### Exercise aim
Reproduce, word for word, the stretch of the security news roundup below from "This article covers" through "a device-finder app.".

### Exercise passage
--- START ---

According to this post, one year from today on April 8th, 2014, Microsoft will officially terminate extended support for Windows XP. At that point, new security patches and updates for Windows XP will no longer be provided by Microsoft. With XP still maintaining a nearly 39% hold on the desktop market, that might not be a good thing.
According to this article, the encryption used in iMessages sent between iPhones is so strong that U.S. law enforcement (LE) is unable to snoop these messages. LE is still able to subpoena Apple in order to obtain these messages.
Microsoft has issued an advance notification for next Tuesday’s monthly patch release. This month nine bulletins will be issued with two of them being critical. This months bulletins will correct issues with the Windows OS itself, Internet Explorer, SharePoint, Windows Defender, and InfoPath 2010.
Anyone who even moderately follows security issues knows that Java has had its share of vulnerabilities over the years, and still continues to do so. According to this article, and based on research by security vendor Websense, “approximately 94 percent of endpoints which run Oracle’s Java are vulnerable to at least one exploit, and we are ignoring updates at our own peril”. A key point from the article:
The researchers found that the latest version of Java, version 1.7.17, is only in use by a dismal five percent of users, and many versions are months or years out of date — just begging to be exploited.
This article covers what to do if your iPhone is ever lost or stolen. Some of the recommendation in the article need to be dealt with before you actually lose your device, such as installing a device-finder app.
This article discusses steps that can be taken to ensure that apps your friends run on Facebook are not accessing *your* private information. From the article:
If you aren’t comfortable with the information a Facebook app wants to access, don’t install the app.

--- END ---

### Data
--- START ---

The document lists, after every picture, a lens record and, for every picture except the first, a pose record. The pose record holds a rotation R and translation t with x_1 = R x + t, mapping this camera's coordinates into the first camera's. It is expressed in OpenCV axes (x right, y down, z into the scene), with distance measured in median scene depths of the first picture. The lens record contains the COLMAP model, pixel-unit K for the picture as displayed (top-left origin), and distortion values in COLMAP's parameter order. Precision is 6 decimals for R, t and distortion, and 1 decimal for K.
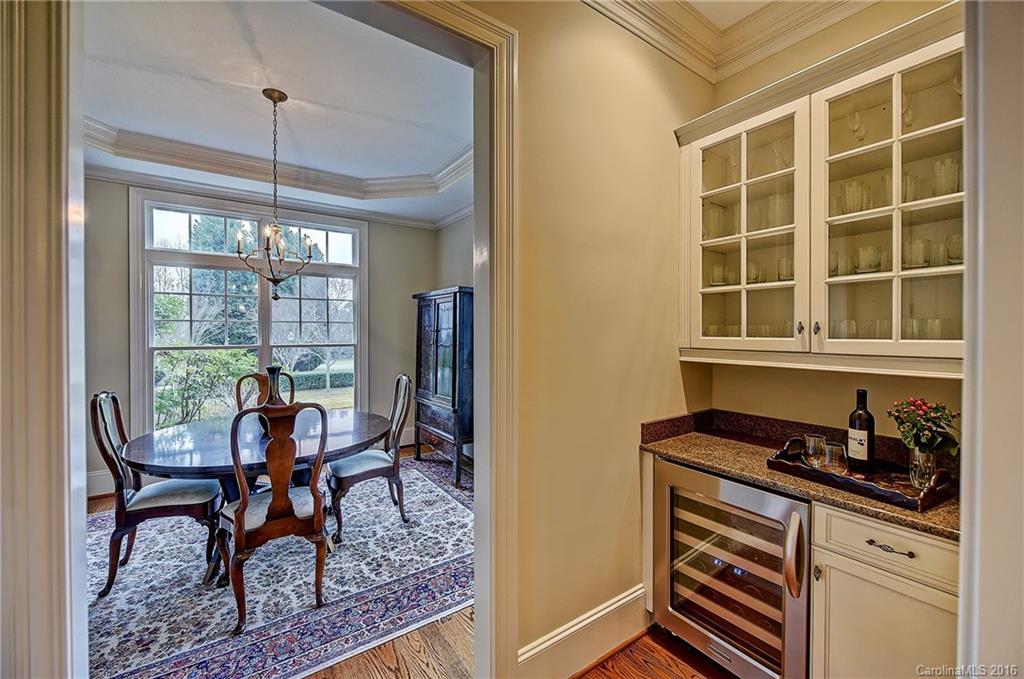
lens RADIAL K [[426.6, 0, 511.7], [0, 426.6, 335.9], [0, 0, 1]] dist [0.001337, 0.000115]
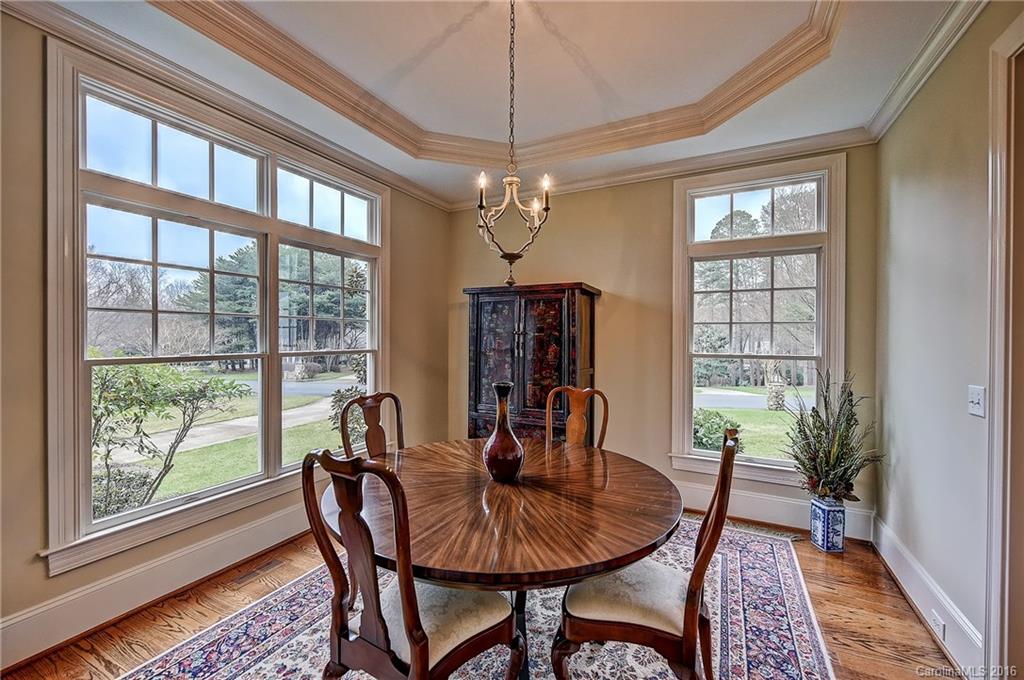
lens RADIAL K [[411.6, 0, 518.5], [0, 411.6, 338.6], [0, 0, 1]] dist [-0.001062, -0.000555]
pose [[0.866531, -0.003469, 0.499112, -0.559881], [0.000625, 0.999983, 0.005865, -0.004897], [-0.499124, -0.004770, 0.866518, 0.279650]]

--- END ---

### Response to this task
This article covers what to do if your iPhone is ever lost or stolen. Some of the recommendation in the article need to be dealt with before you actually lose your device, such as installing a device-finder app.